The Metropolitan Police Department’s Use of Force Review Board determined the officer who fatally shot Terrence Sterling did not follow protocol and should be terminated, authorities announced on Tuesday December 5, 2017 .


Sterling, an unarmed black man, was fatally shot while racing through the District on a motorcycle in September 2016.

In August, the U.S. Attorney’s Office for the District of Columbia determined the officer would not face charges for the fatal shooting.

According to authorities, two MPD officers were stopped at a red light at the intersection of 15th and U streets, NW, at around 4:20 a.m. on September 11, 2016, when Sterling, 31, pulled up briefly beside them on a motorcycle before accelerating through the red light at a “high rate of speed.”
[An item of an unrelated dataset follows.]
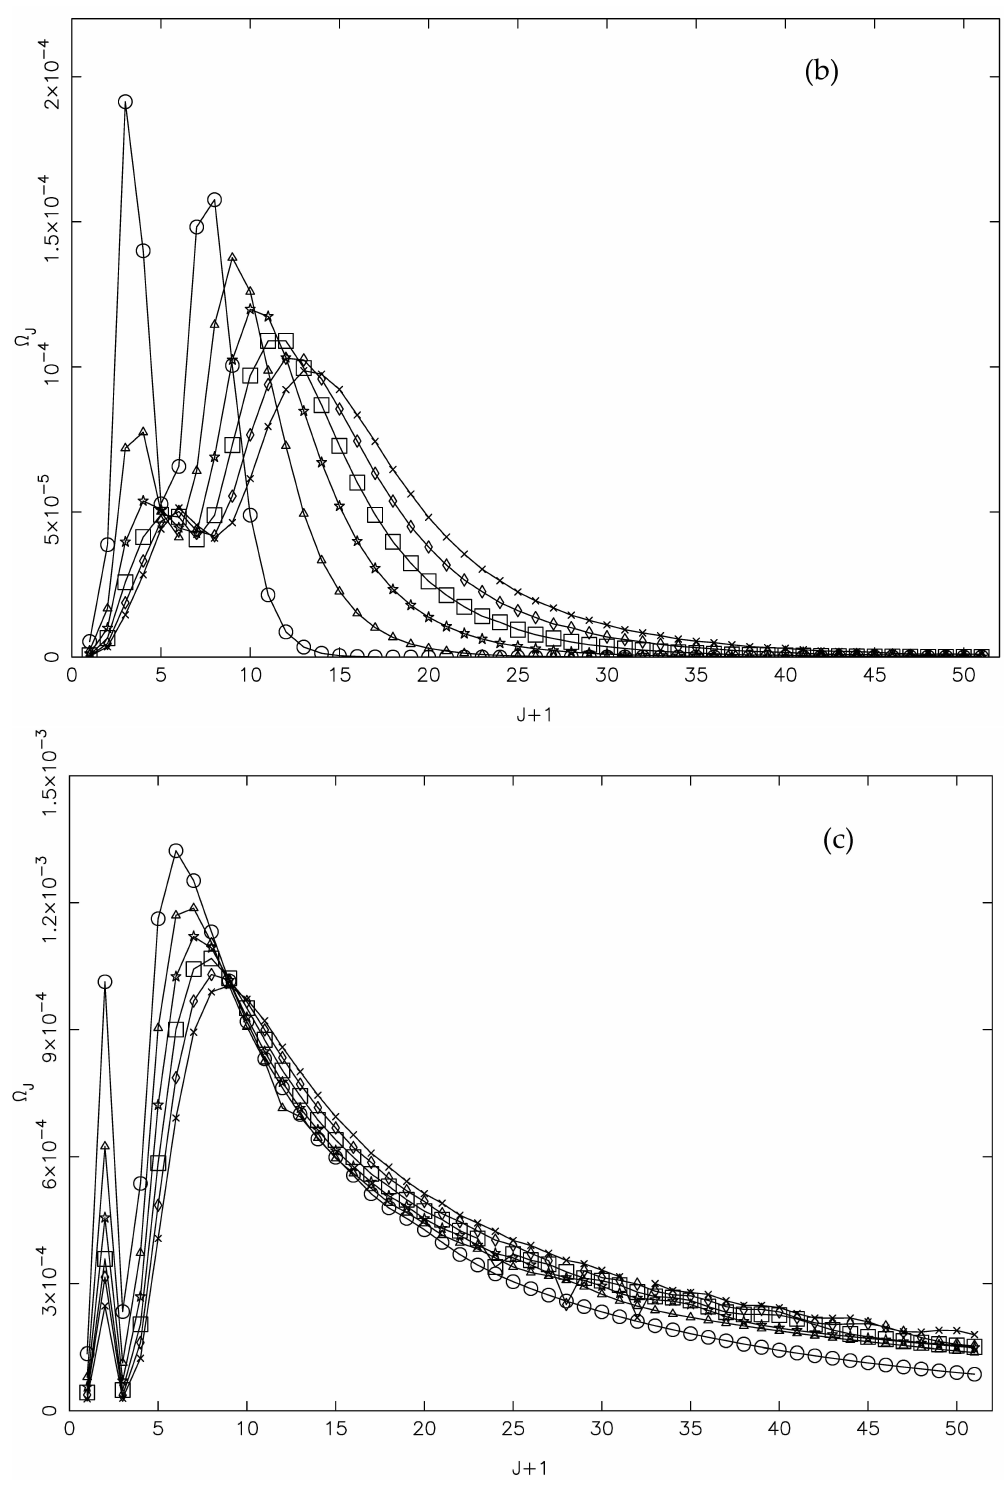
Figure 1. Partial collision strengths for the ( a ) 1–3 (2s 2 2p 5 2 P o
In an attempt to stop Sterling, the officers turned on their lights and siren, but police say Sterling didn’t stop. Witnesses and officers say they observed Sterling “operating his motorcycle at excessive and dangerous speeds—sometimes estimated at 100 miles per hour or more.”

After a brief pursuit, authorities say Sterling stopped at the intersection of Third and M streets, NW, and the officers pulled into the intersection, blocking the lane Sterling was stopped in.

When attempting to arrest Sterling, who was still on his motorcycle at the time, one officer “removed his firearm from the holster, and put it into a tuck position,” before attempting to exit the passenger side of the police cruiser.

Police say during the arrest attempt, Sterling accelerated his motorcycle and rammed into the passenger side of the cruiser, injuring the officer. Then, police say, the officer fired two rounds at Sterling, striking him in his right side and neck.

The officers attempted to perform life-saving measures on Sterling, but were unsuccessful. Sterling was transported to Howard University Hospital, where he later died.

According to toxicology reports, Sterling’s blood alcohol content level during the time of the incident was over two times the legal limit at .16. Police say he also tested positive for THC.

On September 28, 2016, D.C. police released body-camera footage of the fatal shooting.